Sinergi dan Koordinasi Butuh Kepemimpinan Kuat

Loading

Oleh: Fauzi Aziz

ilustrasi

ilustrasi

KATA sinergi dan koordinasi sudah menjadi sebuah keniscayaan dan sekaligus kebutuhan dalam setiap penyelenggaraan kebijakan dan program. Apakah dalam rangka penyelenggaraan kebijakan dan program dalam organisasi publik maupun dalam organisasi bisnis.

Oleh sebab itu, sinergi dan koordinasi itu harus dikerjakan betapapun sulitnya. Kalau tidak, pasti akan memboroskan penggunaan sumber daya. Indonesia sebagai bangsa yang majemuk dan memiliki berbagai macam kepentingan untuk dapat mencapai tujuan bernegara. Maka, para pemimpinnya harus berkemampuan tinggi untuk menyinergikan dan mengoordinasikan seluruh kepentingan di berbagai bidang.

Dengan demikian, ketika pada tahun 2014 seluruh rakyat Indonesia akan memilih presiden dan wakil presiden, mudah-mudah kita dapat menentukan pilihan dengan tepat.Yakni memilih sosok pemimpin yang kredibel dan berkemampuan tinggi untuk melakukan sinergi dan koordinasi yang efektif dalam penyelenggaraan pemerintahan dan kenegaraan.

Titik lemah yang paling mendasar selama ini dari sistem manajemen pemerintahan dan ketatanegaraan adalah berada pada simpul sinergitas dan koordinasi. Keduanya kita butuhkan sebagai enabling factor untuk mencapai sebuah tujuan penyelenggaraan sistem pemerintahan dan pembangunan yang efisien dan efektif.

Indonesia dinilai sebagai salah satu negara yang berhasil mengelola kebijakan fiskal dan moneter dengan menerapkan asas prudensial yang disiplin.Tetapi pada sisi implementasi sejatinya belum berhasil menegakkan disiplin karena masih terlalu boros menggunakan APBN/APBD, karena sinergi dan koordinasi program dan pelaksanaannya sangat lemah.
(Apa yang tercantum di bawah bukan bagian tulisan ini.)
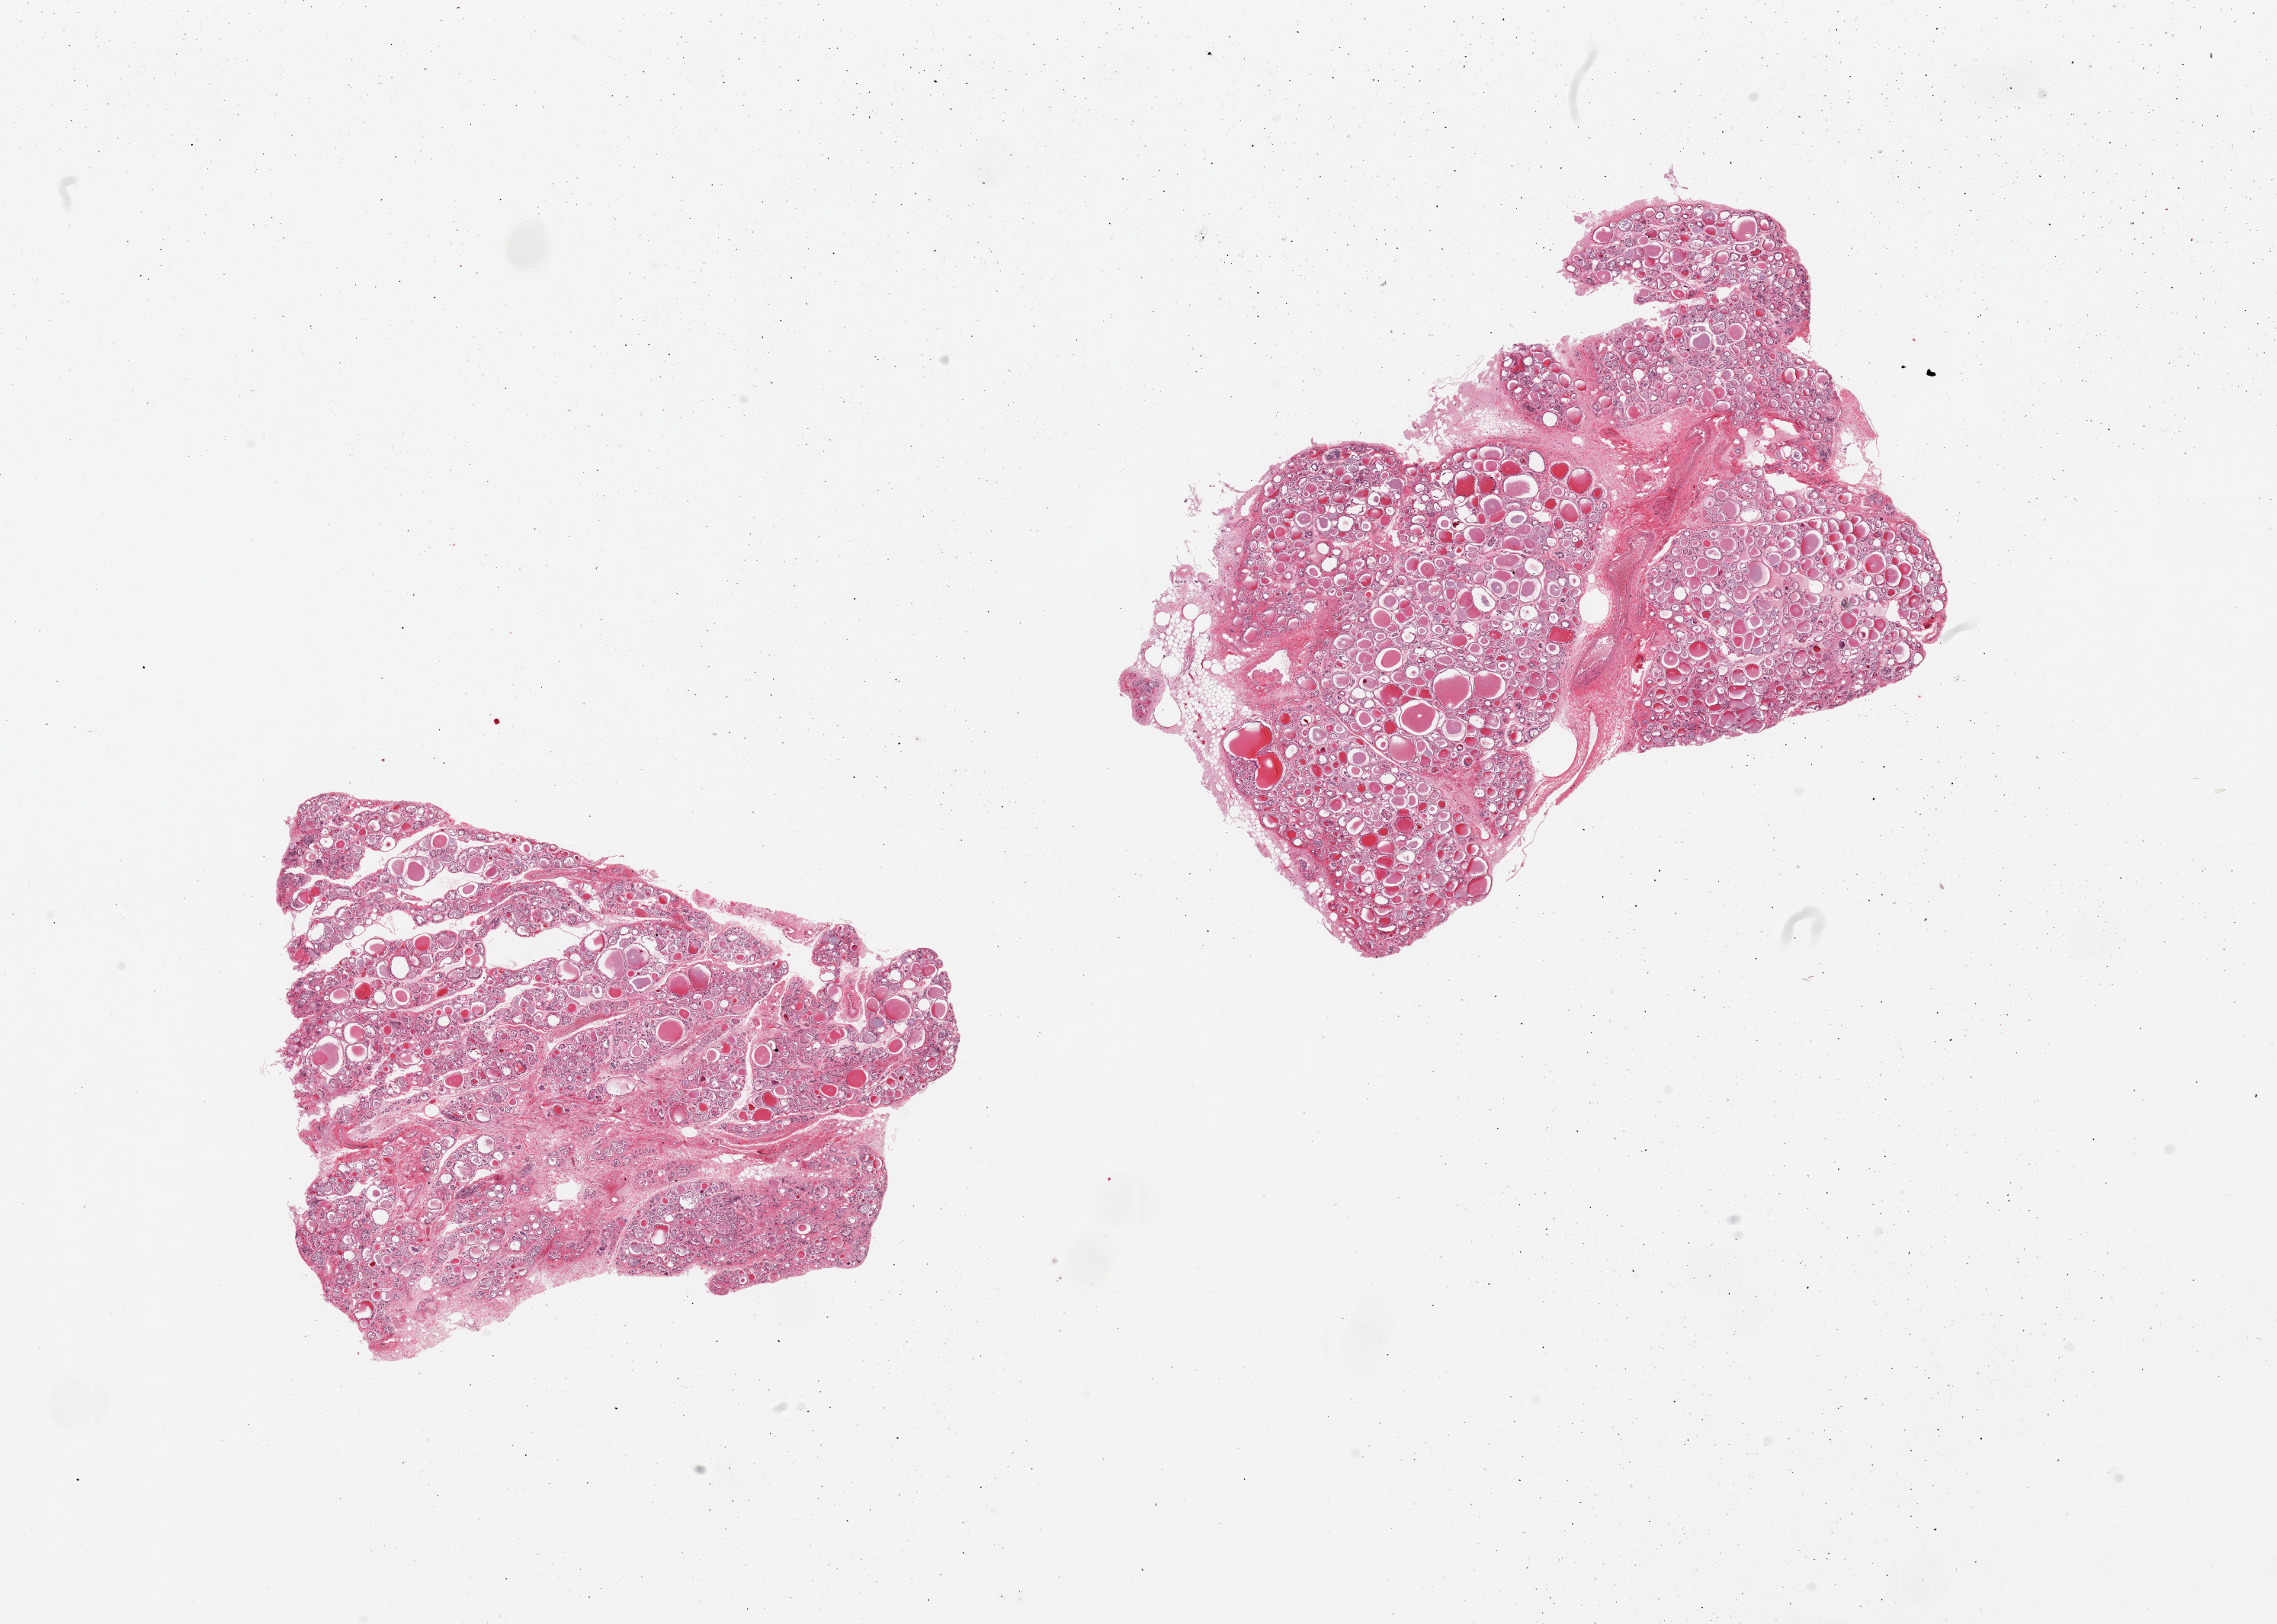
Digitized hematoxylin and eosin (H&E)-stained section — whole scanned area (about 23.6 x 16.9 mm) shown as a low-resolution overview; PAXgene-fixed paraffin-embedded (PFPE) section; section of thyroid (target tissue); tissue donor sample. Donor: female.
Pathologist's review note for this sample: 2 pieces.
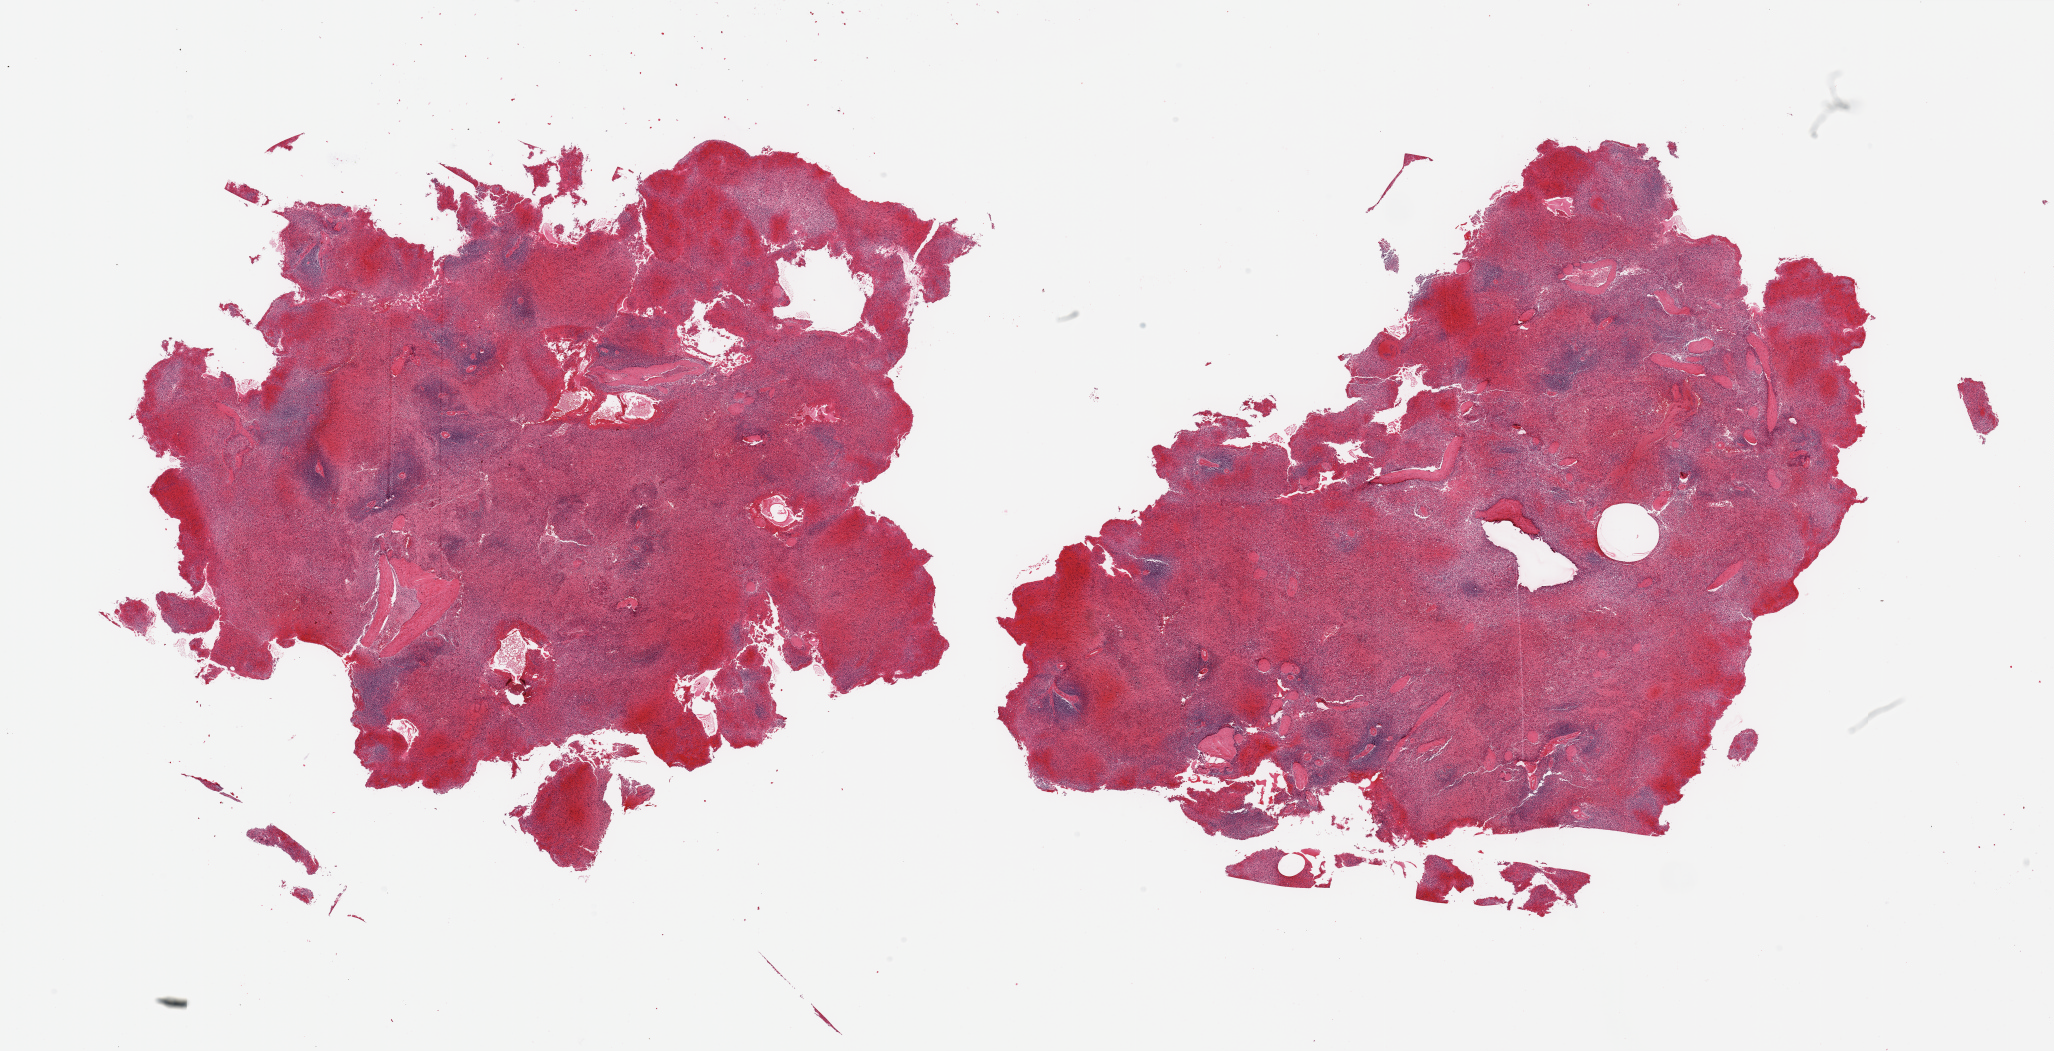
Whole-slide image, hematoxylin and eosin (H&E) stain, low-resolution overview of the scanned area, about 32.5 x 16.6 mm. PAXgene-fixed paraffin-embedded (PFPE) section. Sampled site (target tissue): spleen. Donor tissue sample. Donor sex: male.
Review note (as recorded): 2 pieces; marked congestion.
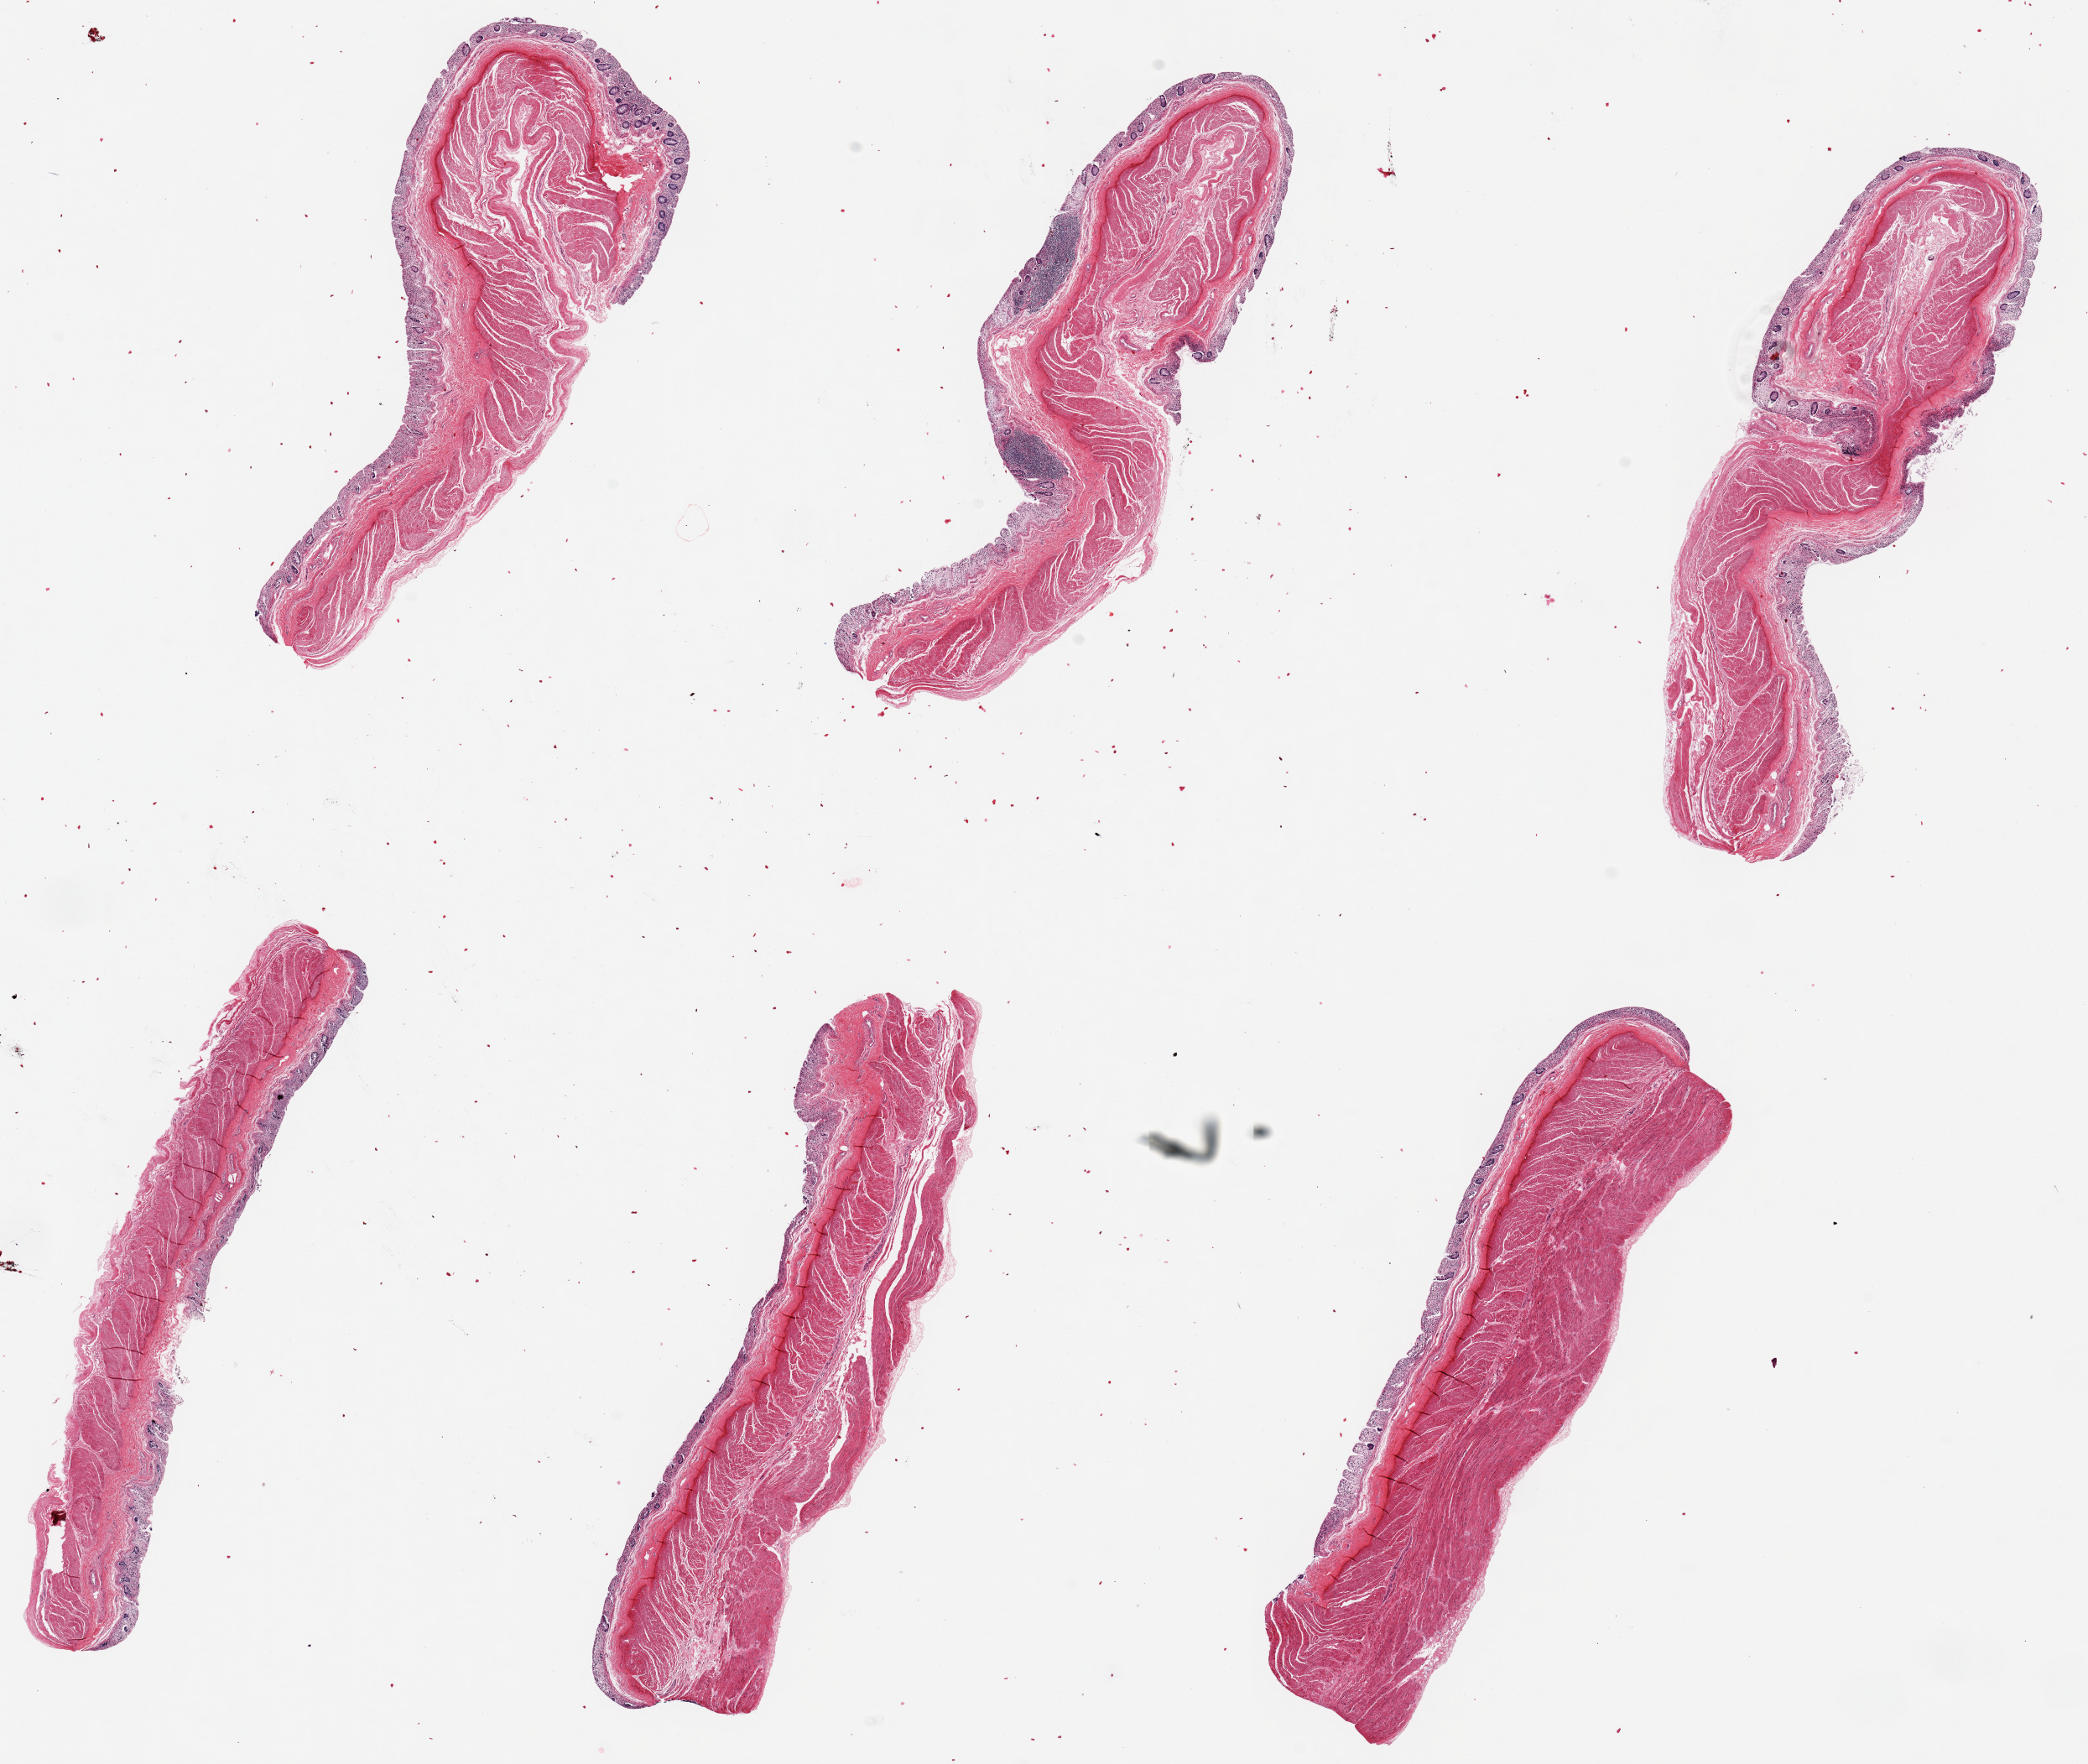
Haematoxylin and eosin whole-slide image, a low-resolution overview of the entire scanned area, about 19.7 x 16.6 mm. PAXgene-fixed paraffin-embedded (PFPE) section. Sampled site (target tissue): sigmoid colon. Tissue donor sample. Donor: male.
* pathologist's review note for this sample: 6 pieces ~7x2mm, ~90% muscularis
Semuanya ini terjadi karena faktor kepemimpinan yang buruk.Hal yang demikian tidak hanya terjadi pada tataran level kepemimpinan pengambil kebijakan, tetapi terjadi di hampir semua lini organisasi di tingkat pelaksanaan pada masing-masing kementerian/lembaga. Banyak program tidak bisa dieksekusi, karena faktor lemahnya sinergi dan koordinasi. Koordinasi pada dasarnya hanya terjadi pada rapat-rapat saja, tetapi tidak berhasil ketika sebuah kebijakan dan program harus disinergikan pada tataran perencanaan dan pelaksanaannya.

Titik Optimal

Pertumbuhan ekonomi di Indonesia tidak akan pernah bisa mencapai titik yang optimal dilihat dari aspek manajemen pembangunan. Nilai inputnya masih terlalu boros, sedangkan nilai output-nya tidak maksimal karena faktor input-nya mahal. Akibatnya nilai tambah yang terbentuk tidak terlalu besar.

Artinya, pertumbuhan ekonomi yang selama ini diraih masih dibayar dengan biaya input yang relatif tinggi. Contoh yang sudah banyak diungkap adalah tingginya biaya logistik yang mencapai sekitar 25% dari total PDB. Hal yang demikian terjadi akibat dari penyediaan infrastruktur fisik yang terbatas dan kualitasnya buruk. Penyediaan infrastruktur dibangun dengan cara parsial dan interkonektivitasnya tidak menjawab kebutuhan pelayanan logistik yang efisien akibat sistemnya dibangun atas dasar sekat-sekat administrasi yang ketat berbasis kewenangan.

Permasalahan seperti itu yang membuat pelaksanaan pembangunan di Indonesia mengalami trade off sejak di proses perencanaan sampai di tingkat pelaksanaan.

Contoh lain yang terjadi di tingkat pusat adalah adanya dua sistem perencanaan nasional yang “tumpang tindih”, yaitu RPJMN yang dikoordinir oleh Bappenas. Sistem ini dikembangkan atas perintah UU RPJP Nomor 17/2007. Di pihak yang lain ada sistem perencanaan yang kita kenal dengan MP3EI dikoordinir oleh kantor Menko Perekonomian yang ditetapkan dengan perpres yang di dalam UU Nomor 17/2007 tidak diamanatkan.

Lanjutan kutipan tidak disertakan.